S&P argued that because the current rent policy for rents to decrease by 1% each year until 2020 was still in place, associations would still have to find ways to respond to financial pressures.
Many associations, it noted, have been responding by expanding their development for market sale, which increases the risks they face. It also pointed out that grant funding remains below historic levels.
The additional grant of £2bn announced by Theresa May at last year’s Conservative Party conference would, S&P said, be “unlikely to slow expansion toward building-for-sale”.

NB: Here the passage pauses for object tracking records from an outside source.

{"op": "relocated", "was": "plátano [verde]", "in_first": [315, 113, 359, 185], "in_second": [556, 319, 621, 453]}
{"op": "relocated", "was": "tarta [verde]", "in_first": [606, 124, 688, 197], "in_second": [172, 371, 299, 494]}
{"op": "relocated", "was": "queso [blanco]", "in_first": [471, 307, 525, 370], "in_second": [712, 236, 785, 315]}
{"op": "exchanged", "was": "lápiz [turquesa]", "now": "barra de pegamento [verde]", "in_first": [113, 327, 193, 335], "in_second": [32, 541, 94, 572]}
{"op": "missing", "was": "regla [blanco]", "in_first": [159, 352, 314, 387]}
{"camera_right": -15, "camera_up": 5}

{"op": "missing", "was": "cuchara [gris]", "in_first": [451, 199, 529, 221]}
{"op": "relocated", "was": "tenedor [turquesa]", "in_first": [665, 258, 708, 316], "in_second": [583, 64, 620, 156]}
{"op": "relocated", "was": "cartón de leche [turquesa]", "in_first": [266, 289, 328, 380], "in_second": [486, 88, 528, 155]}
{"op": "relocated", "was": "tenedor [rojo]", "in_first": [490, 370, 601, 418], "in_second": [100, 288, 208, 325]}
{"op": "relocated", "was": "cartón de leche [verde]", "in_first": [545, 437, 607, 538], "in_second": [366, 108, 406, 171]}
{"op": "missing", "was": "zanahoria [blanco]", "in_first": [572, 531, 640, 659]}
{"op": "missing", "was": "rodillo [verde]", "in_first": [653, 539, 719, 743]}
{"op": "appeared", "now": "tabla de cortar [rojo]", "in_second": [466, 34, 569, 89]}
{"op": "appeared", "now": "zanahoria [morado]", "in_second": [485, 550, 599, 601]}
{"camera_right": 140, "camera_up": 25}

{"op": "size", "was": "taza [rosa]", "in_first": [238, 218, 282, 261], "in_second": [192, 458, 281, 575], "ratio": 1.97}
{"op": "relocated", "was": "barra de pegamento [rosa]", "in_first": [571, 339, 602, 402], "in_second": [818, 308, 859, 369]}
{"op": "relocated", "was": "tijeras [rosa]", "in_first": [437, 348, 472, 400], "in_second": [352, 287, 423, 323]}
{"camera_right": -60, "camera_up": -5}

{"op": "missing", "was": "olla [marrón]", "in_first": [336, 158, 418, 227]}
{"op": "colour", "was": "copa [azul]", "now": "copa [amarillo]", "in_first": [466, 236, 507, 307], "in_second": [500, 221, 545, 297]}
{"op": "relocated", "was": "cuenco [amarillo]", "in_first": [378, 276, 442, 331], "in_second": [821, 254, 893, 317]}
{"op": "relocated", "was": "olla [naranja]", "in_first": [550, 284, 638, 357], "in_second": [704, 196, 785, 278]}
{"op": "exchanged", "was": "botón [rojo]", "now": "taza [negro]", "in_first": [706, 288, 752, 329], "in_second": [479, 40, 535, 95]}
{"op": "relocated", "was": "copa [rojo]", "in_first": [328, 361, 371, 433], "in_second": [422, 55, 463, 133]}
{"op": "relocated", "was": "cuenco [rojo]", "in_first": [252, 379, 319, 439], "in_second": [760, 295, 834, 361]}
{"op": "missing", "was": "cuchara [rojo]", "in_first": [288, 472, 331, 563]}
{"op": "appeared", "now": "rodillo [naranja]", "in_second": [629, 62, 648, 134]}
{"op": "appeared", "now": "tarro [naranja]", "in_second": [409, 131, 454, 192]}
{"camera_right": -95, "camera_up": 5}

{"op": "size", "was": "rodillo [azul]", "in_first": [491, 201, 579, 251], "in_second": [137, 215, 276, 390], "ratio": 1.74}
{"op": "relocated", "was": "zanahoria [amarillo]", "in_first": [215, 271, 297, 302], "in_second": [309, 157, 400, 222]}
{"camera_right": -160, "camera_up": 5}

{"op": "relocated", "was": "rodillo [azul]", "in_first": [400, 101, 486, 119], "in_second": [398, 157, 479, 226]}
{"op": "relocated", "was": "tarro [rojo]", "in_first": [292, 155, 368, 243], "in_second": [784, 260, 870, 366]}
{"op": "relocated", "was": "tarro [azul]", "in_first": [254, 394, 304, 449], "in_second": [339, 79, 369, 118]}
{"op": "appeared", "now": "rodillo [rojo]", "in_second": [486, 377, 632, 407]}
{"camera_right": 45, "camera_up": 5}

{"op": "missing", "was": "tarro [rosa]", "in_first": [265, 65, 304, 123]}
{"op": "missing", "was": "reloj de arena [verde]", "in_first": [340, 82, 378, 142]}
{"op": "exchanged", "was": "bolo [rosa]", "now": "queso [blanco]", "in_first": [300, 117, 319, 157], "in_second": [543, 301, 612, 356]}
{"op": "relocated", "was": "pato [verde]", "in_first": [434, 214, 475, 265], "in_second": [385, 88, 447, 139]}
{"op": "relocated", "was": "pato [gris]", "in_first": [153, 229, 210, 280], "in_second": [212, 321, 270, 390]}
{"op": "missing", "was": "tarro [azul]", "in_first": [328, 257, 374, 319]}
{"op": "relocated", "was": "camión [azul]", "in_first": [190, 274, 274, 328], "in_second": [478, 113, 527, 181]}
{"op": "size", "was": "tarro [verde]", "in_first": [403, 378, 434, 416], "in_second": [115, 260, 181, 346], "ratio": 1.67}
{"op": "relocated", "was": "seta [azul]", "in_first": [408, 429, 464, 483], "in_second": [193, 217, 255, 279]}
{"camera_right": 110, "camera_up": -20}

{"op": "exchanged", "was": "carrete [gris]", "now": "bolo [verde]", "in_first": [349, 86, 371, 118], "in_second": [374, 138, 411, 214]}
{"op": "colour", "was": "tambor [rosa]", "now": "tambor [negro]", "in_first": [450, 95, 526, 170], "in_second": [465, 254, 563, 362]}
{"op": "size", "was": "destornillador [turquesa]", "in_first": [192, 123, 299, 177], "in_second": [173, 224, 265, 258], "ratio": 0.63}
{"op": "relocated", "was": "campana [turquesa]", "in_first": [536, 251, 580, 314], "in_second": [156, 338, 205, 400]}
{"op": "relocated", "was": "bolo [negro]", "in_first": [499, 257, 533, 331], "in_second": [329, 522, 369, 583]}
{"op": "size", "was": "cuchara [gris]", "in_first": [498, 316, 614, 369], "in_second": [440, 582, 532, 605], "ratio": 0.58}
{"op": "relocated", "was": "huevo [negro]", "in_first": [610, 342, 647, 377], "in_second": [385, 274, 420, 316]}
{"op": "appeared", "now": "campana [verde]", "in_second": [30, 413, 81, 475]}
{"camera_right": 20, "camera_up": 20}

Notwithstanding this, the agency concluded that associations had been more resilient than expected in response to George Osborne’s rent reduction policy, with operating margins increasing by 1% in the financial year 2017.
Associations, according to S&P, had responded by focusing on higher-rent affordable housing. This meant that despite the rent cut, average rents rose by more than 3% in 2017.
Alongside its report on the rent settlement, S&P released judgements on some UK housing associations.
Genesis’ merger with Notting Hill Housing, which is in its final stages, was positive for its rating, with S&P giving it a ‘Watch Positive’, which suggests that it could move to a positive outlook.
According to S&P, this was because the merger “is mainly based on cost savings, in our view”.
Home Group saw its outlook fall from stable to negative due to increased activity in market-related tenures, leaving it at A/Negative.
And 3,000-home Colne Housing Society saw a more significant fall from A+/Negative to A/Stable. S&P said risk at the organisation from increased market activity was “exacerbated by its relatively small size, compared with its peers that are active in open market sales”.
Chelmer fell from A+/Stable to A+/Negative, “partly because of a projected increase in market tenures but mainly because of ongoing changes regarding its governance and management”.